### Exercise
From the entries below, copy each line in which the word "nodes" occurs.

#### Information shown

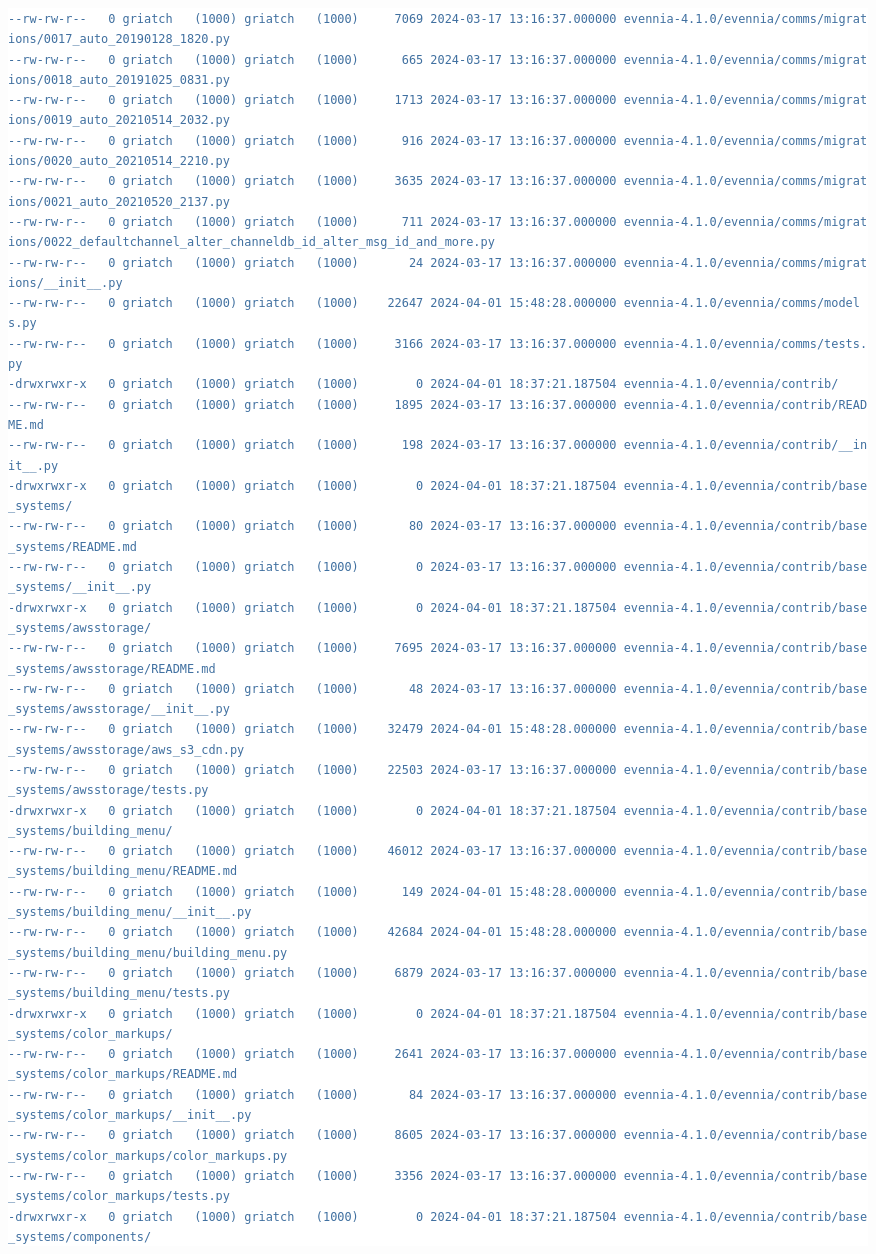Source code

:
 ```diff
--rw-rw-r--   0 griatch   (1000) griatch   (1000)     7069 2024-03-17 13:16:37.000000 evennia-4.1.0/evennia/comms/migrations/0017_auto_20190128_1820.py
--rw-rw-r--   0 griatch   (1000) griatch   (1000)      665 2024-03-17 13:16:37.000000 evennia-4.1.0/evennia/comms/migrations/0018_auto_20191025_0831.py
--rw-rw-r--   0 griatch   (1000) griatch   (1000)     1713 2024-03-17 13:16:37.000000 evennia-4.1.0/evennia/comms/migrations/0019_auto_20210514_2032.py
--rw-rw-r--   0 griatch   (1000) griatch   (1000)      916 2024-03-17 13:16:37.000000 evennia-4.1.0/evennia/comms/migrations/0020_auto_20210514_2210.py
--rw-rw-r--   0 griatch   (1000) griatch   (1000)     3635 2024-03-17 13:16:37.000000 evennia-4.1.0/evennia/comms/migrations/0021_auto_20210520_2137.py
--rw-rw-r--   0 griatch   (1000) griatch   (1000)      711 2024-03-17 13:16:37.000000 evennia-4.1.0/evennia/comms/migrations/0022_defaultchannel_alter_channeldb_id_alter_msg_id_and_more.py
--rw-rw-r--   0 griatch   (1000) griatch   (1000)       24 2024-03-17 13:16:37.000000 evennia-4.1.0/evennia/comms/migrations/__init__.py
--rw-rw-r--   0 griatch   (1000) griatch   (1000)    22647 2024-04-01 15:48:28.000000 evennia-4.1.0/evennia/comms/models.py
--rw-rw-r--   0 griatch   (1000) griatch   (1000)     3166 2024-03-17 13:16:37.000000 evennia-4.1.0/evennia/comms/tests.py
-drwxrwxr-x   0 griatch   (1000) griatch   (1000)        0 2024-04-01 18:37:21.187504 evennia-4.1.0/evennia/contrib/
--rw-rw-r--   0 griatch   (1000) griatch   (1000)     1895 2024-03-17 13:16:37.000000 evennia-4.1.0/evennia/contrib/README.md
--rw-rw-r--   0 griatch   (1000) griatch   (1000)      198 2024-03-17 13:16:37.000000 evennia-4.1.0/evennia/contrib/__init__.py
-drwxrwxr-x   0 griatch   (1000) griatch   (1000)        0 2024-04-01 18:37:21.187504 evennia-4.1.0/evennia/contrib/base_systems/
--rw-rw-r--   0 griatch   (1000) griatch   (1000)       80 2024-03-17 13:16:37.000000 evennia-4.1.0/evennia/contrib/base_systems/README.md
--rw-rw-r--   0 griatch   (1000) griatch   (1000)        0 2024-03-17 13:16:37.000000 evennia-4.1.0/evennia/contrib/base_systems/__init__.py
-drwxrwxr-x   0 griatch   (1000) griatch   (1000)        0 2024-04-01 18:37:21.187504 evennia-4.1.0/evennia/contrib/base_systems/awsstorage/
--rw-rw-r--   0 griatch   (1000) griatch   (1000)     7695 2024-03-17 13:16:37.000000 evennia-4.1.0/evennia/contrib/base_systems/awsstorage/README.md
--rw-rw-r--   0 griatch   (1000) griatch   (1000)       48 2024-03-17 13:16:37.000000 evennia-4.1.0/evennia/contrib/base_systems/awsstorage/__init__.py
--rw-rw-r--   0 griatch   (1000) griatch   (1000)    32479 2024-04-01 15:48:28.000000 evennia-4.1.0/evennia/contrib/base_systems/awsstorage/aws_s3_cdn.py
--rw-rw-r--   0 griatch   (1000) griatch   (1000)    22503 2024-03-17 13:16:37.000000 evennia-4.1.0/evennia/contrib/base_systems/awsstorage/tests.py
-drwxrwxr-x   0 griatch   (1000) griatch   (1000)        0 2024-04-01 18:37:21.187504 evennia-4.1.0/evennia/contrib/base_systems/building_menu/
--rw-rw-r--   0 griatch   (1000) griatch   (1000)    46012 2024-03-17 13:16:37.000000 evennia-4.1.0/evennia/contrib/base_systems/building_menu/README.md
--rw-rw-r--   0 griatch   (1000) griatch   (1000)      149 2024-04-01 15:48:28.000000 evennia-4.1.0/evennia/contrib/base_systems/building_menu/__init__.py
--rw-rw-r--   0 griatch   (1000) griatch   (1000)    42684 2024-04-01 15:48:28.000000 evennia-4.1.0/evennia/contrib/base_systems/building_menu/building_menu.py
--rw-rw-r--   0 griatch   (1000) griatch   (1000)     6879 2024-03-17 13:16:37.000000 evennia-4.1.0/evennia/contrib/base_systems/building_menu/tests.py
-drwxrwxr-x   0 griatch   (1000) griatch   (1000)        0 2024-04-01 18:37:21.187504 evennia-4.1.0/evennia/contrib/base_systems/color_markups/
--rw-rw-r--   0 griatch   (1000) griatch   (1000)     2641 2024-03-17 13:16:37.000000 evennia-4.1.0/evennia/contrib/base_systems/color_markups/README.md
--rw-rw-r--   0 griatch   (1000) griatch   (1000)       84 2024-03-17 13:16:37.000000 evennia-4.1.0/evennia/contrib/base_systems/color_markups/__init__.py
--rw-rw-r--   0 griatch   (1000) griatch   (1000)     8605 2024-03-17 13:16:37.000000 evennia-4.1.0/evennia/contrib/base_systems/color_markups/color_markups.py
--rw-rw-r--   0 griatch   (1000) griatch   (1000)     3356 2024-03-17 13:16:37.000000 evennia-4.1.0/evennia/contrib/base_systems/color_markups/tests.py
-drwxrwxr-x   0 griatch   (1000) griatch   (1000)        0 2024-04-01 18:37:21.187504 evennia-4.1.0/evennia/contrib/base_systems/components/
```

########
#### Information shown

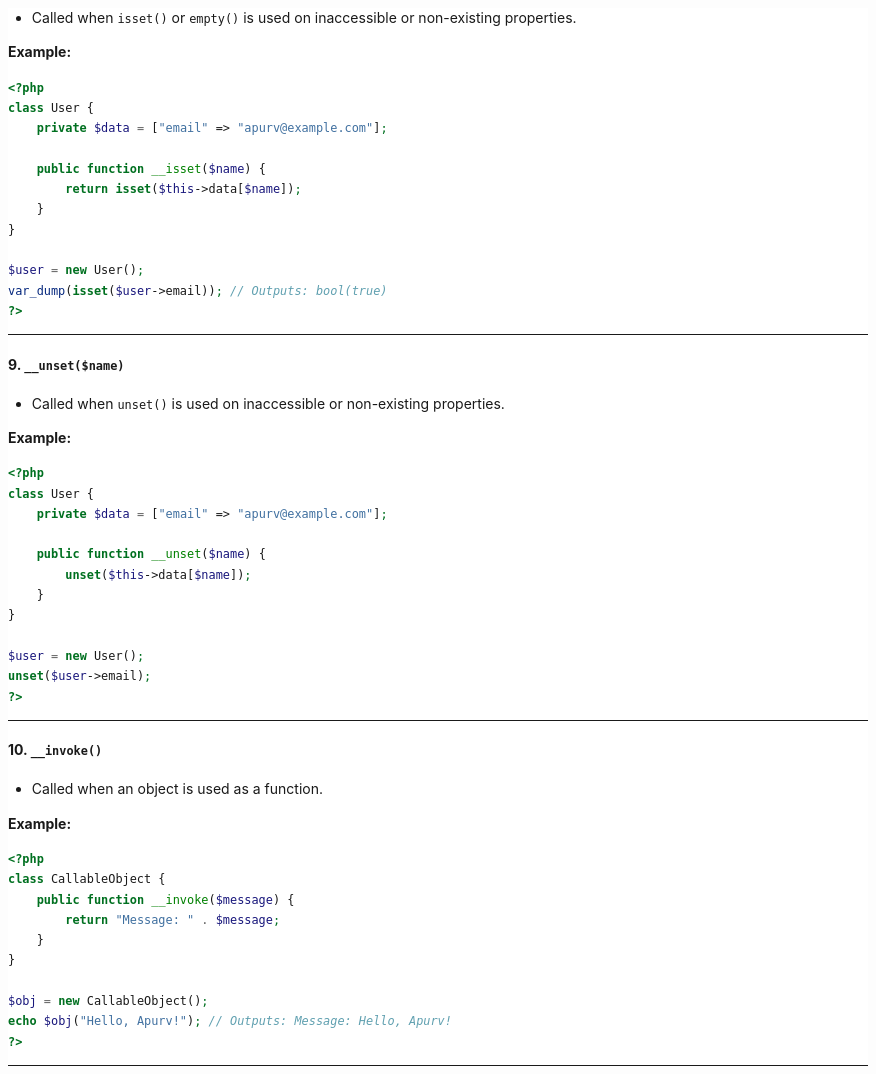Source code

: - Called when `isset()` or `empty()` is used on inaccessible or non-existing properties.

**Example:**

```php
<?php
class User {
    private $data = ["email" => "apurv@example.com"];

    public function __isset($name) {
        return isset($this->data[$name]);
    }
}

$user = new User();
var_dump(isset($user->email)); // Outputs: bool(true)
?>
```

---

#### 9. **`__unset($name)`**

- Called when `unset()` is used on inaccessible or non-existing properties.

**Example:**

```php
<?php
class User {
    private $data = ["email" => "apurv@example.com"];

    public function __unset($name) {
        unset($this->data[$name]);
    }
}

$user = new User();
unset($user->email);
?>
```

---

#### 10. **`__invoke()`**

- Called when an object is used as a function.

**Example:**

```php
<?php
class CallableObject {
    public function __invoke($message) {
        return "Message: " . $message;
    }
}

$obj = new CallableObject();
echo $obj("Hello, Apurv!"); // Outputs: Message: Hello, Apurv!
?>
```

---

########
#### Information shown

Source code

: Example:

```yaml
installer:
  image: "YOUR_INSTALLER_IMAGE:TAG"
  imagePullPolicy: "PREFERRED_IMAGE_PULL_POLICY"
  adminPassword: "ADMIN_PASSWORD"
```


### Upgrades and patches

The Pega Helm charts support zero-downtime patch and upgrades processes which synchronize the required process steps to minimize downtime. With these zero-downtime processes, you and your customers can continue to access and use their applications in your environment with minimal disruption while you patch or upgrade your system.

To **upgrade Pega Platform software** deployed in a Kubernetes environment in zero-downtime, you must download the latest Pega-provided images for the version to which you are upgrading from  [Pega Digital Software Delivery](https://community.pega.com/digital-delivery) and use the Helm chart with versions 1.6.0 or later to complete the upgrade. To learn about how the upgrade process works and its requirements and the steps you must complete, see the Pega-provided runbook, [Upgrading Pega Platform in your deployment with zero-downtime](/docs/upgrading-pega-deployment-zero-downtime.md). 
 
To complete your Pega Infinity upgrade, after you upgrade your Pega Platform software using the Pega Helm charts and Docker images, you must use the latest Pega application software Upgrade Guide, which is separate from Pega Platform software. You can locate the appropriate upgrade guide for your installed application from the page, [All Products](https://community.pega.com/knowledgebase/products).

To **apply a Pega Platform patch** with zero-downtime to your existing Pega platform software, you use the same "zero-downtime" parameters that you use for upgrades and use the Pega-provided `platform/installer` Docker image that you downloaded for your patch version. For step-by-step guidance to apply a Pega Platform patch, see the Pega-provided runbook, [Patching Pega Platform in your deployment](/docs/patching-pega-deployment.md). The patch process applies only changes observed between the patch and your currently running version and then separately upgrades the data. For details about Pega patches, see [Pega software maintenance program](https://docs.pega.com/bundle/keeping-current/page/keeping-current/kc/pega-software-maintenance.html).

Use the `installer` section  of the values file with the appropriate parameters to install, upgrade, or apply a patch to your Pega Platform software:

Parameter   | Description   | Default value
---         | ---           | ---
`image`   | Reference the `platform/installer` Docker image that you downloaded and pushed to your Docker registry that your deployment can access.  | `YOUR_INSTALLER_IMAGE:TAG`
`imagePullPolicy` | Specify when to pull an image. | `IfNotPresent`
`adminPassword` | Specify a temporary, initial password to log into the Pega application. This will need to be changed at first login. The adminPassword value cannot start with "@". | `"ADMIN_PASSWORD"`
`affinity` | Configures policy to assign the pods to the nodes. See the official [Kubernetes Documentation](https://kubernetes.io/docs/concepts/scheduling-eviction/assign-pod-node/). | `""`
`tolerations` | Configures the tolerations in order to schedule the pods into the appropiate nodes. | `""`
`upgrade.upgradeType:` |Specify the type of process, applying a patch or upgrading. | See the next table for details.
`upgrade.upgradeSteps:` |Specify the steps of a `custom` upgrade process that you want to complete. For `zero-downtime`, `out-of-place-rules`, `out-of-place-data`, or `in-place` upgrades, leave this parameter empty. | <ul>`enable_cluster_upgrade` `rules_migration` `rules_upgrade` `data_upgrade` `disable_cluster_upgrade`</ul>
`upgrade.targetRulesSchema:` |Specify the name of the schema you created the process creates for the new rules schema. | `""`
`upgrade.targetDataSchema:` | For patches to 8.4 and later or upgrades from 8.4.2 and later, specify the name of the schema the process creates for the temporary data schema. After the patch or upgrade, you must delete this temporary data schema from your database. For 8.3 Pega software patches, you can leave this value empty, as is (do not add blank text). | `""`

########

### Output of the task
`affinity` | Configures policy to assign the pods to the nodes. See the official [Kubernetes Documentation](https://kubernetes.io/docs/concepts/scheduling-eviction/assign-pod-node/). | `""`
`tolerations` | Configures the tolerations in order to schedule the pods into the appropiate nodes. | `""`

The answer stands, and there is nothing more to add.